Second, the undersigned finds that monetary legal remedies are insufficient to address Plaintiff's injury here. Defendants are elusive parties, and therefore, their locations and identities are unknown. Further, since Defendants have failed to appear or respond to this lawsuit, it would be highly unlikely that Plaintiff would be able to enforce a judgment against Defendants. See Khepera-Bey v. Santander Consum. USA, Inc., 2013 U.S. Dist. LEXIS 87641, 13-14 (D. Md. June 21, 2013) (“unsatisfiability of a money judgment can show irreparable harm.”) Accordingly, this factor weighs in favor of awarding Plaintiff injunctive relief.
Third, the balance of the hardships weighs in favor of Plaintiff. On the one hand, Plaintiff has been harmed and continues to be harmed by Defendants' ongoing fraudulent scheme. Alternatively, Defendants would not suffer cognizable hardship because an injunction would require them to cease from engaging in illegal activities. See U.S. Airways, Inc. v. U.S. Airline Pilots Ass'n, 813 F.Supp.2d 710, 736 (W.D. N.C. 2011) (injunction appropriate where, in balance of the equities, denying injunction would result in “enormous disruption and harm” to plaintiff and the public, and granting injunction would only require defendant to comply with existing legal duties.) For these reasons, the undersigned finds that the balance of hardships weigh strongly in favor of Plaintiff.

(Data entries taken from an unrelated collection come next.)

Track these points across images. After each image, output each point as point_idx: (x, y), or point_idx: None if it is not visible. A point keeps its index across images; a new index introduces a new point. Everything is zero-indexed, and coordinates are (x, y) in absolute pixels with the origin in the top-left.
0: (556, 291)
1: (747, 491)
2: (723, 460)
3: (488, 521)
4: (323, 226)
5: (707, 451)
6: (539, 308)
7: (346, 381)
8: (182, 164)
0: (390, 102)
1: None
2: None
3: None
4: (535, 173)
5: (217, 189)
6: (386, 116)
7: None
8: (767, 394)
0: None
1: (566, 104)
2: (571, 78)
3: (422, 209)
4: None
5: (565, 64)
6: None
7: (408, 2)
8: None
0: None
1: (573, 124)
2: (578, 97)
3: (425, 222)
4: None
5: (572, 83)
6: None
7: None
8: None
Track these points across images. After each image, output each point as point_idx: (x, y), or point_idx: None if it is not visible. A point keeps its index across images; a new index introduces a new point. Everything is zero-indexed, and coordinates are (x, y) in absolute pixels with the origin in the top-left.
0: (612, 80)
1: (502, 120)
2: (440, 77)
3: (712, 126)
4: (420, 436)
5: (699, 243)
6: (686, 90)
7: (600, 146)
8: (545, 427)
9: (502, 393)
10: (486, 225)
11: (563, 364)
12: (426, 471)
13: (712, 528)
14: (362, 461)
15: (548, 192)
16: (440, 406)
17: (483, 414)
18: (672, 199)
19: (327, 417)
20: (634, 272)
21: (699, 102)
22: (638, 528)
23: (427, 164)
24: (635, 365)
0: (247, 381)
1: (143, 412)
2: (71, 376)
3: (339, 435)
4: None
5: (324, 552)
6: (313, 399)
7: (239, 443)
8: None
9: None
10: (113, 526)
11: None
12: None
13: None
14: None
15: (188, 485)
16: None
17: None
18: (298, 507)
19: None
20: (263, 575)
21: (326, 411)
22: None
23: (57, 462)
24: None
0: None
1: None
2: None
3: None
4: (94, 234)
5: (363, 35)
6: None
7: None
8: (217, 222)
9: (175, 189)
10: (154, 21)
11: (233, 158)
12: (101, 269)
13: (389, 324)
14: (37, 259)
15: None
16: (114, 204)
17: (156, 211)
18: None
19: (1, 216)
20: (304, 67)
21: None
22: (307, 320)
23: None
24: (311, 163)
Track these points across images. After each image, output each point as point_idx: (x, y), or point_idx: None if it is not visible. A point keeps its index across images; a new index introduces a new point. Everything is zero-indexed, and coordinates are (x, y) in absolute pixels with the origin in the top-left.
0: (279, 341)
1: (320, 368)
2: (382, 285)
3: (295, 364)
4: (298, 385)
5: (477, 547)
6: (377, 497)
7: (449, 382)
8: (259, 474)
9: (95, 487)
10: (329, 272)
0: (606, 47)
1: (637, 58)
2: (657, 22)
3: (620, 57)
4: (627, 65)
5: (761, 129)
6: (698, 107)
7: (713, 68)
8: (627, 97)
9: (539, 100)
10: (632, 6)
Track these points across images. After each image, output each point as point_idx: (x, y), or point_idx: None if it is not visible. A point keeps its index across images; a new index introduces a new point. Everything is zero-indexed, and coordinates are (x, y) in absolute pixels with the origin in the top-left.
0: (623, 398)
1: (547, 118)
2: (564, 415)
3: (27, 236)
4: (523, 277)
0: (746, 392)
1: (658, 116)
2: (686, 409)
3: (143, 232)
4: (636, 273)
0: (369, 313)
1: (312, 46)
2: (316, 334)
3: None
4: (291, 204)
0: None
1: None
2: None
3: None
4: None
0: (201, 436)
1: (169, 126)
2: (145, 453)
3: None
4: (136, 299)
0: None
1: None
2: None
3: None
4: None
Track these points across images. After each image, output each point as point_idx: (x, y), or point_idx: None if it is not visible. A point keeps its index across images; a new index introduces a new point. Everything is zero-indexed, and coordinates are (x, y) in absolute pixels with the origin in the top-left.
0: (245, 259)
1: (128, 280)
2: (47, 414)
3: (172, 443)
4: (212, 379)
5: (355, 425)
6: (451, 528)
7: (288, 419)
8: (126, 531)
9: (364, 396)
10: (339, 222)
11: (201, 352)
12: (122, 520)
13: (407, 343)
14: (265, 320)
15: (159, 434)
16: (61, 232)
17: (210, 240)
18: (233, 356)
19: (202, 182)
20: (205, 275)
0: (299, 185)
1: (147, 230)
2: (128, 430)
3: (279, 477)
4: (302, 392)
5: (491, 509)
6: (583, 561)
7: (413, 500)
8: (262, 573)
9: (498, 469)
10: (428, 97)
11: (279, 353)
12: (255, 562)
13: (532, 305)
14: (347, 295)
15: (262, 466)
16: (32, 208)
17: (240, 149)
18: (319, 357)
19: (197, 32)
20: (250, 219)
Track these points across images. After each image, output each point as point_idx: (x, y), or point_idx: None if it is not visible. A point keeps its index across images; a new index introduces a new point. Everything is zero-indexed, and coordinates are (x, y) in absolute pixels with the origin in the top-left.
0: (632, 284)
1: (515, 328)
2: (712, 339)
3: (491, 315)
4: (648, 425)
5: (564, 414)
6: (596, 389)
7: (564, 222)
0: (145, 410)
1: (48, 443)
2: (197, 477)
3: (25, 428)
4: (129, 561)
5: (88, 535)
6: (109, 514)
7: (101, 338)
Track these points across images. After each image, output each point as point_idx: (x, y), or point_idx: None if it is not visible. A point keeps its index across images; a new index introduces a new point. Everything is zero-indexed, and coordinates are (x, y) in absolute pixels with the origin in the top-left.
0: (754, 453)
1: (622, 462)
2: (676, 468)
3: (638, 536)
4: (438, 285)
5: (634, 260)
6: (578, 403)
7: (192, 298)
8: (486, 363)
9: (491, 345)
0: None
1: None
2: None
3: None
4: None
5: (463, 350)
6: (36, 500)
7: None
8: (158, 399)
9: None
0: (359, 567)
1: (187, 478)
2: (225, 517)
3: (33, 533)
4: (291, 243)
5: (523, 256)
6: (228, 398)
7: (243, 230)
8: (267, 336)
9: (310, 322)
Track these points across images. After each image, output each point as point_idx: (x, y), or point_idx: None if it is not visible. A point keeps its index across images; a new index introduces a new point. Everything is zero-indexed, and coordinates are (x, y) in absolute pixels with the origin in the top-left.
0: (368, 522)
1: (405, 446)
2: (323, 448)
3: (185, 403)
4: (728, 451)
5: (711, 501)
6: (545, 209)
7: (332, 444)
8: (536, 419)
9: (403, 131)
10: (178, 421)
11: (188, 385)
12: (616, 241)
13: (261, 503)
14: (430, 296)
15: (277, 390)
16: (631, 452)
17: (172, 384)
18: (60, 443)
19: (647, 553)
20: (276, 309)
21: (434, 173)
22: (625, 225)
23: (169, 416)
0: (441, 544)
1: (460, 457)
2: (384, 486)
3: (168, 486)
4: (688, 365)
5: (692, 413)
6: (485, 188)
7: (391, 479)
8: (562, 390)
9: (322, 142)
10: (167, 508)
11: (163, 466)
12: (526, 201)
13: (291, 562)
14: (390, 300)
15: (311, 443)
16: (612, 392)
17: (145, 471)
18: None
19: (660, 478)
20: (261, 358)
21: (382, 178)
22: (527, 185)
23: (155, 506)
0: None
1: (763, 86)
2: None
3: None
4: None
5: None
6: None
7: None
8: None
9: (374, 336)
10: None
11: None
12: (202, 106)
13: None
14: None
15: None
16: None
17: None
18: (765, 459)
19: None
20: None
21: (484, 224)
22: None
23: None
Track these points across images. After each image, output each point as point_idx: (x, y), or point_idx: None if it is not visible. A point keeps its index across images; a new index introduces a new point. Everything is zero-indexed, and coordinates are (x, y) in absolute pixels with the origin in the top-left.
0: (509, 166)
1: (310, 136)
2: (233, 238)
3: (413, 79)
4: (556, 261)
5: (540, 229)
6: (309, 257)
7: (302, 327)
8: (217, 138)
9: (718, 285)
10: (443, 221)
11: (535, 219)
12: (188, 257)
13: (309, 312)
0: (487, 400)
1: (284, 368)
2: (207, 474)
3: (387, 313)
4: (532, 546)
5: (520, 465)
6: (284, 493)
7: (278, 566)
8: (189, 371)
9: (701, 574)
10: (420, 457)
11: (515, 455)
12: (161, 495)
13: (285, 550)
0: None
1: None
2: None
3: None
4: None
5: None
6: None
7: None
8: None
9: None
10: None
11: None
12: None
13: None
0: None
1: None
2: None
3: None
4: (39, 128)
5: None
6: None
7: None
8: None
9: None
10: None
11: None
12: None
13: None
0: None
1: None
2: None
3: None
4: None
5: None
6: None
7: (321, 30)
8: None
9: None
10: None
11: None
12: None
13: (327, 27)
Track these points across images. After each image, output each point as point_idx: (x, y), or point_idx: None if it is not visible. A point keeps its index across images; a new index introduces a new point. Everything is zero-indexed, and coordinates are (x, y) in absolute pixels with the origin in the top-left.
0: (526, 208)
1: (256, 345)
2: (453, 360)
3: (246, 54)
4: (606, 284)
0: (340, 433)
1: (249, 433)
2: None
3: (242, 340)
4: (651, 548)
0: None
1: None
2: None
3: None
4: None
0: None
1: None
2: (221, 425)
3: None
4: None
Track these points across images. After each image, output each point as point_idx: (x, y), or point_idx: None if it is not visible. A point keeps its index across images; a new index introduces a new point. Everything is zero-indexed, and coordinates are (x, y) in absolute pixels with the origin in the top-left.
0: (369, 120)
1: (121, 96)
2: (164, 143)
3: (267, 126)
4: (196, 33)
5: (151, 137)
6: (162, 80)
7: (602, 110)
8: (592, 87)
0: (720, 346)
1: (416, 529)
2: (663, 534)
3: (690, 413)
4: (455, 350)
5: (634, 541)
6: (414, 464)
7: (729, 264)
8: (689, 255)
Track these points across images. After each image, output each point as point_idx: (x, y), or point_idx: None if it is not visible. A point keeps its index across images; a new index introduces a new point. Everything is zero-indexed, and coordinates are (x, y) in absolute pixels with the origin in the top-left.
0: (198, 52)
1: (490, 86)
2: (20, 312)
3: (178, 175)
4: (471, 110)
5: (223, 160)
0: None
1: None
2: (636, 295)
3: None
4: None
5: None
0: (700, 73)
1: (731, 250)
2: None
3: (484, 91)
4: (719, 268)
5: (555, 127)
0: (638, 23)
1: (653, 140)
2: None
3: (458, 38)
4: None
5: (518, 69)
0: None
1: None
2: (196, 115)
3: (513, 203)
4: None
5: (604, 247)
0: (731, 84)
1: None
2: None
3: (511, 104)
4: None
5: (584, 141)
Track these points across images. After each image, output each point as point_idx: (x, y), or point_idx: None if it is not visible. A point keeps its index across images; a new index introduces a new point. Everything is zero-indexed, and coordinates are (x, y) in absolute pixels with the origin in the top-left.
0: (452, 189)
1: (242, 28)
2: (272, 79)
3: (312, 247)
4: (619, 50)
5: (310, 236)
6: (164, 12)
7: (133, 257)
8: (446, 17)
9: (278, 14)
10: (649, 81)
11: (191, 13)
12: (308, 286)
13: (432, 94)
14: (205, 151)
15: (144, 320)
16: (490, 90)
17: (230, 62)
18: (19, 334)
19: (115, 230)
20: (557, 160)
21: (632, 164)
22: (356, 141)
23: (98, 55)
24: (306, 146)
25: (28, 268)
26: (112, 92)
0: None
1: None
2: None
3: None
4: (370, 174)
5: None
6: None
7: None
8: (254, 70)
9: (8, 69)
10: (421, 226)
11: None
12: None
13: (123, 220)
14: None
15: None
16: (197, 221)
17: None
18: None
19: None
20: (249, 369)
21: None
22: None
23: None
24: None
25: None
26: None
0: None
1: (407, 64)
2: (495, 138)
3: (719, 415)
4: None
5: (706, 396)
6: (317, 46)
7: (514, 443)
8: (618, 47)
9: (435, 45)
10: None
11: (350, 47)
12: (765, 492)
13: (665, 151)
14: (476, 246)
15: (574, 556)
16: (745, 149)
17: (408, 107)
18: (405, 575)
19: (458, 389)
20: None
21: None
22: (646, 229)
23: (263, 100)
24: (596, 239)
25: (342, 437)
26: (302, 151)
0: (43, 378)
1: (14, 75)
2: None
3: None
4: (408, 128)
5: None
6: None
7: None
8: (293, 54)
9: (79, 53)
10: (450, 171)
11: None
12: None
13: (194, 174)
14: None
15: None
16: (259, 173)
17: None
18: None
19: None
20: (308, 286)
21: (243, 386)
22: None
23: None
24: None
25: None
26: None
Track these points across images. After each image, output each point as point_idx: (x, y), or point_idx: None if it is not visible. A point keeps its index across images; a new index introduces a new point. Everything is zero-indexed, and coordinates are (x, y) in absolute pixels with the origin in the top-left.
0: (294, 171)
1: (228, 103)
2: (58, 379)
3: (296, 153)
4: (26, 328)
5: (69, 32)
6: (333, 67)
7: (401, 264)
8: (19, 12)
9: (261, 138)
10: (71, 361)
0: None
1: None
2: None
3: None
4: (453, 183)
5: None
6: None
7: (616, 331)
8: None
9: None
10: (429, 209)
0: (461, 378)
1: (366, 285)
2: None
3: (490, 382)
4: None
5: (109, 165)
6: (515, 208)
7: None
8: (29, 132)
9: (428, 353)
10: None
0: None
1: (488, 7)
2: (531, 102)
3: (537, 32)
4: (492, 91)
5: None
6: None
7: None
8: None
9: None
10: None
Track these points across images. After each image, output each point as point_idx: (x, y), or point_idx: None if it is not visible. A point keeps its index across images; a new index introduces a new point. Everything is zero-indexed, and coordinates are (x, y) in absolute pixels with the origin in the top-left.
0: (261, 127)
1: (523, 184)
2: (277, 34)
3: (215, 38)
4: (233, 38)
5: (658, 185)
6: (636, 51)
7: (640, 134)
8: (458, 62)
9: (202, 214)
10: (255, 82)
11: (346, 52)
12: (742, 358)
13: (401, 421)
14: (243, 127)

Lastly, the undersigned finds that awarding injunctive relief is in the best interest of the public. In CFAA cases, the public interest typically weighs in favor of injunction to prevent the furtherance of and profit from false or misleading representations. See Microsoft Corp. v. Doe, 2014 U.S. Dist. LEXIS 48398, 32 (E.D. Va. Jan 6, 2014) (public interest weighed in favor of injunction to enforce CFAA). Absent the requested injunction, the public would be susceptible to Defendants' fraudulent and deceptive activities. Therefore, the undersigned finds a preliminary injunction against Defendants to be appropriate relief.
I. RECOMMENDATION
For the reasons stated above, the undersigned Magistrate Judge recommends entry of default judgment as to Count I in favor of Plaintiff against the Defendants John Does 1-2 for violation of the Computer Fraud and Abuse Act and dismissal, without prejudice, of the remaining counts. The undersigned further recommends that an Order be entered restraining and enjoining Defendants from infringing Plaintiff's trademarks and acting in any manner that suggests in any way that Defendants' activities, products, or services are conducted by or are affiliated with Plaintiff.
II. NOTICE
By means of the Court's electronic filing system and by mailing a copy of this Report and Recommendation to defendants at their address for service of process, the parties are notified as follows. Objections to this Report and Recommendation, pursuant to 28 U.S.C. § 636 and Rule 72(b) of the Federal Rules of Civil Procedure, must be filed within fourteen (14) days of service on you of this Report and Recommendation.
A failure to file timely objections to this Report and Recommendation waives appellate review of the substance of the Report and Recommendation and waives appellate review of a judgment based on this Report and Recommendation.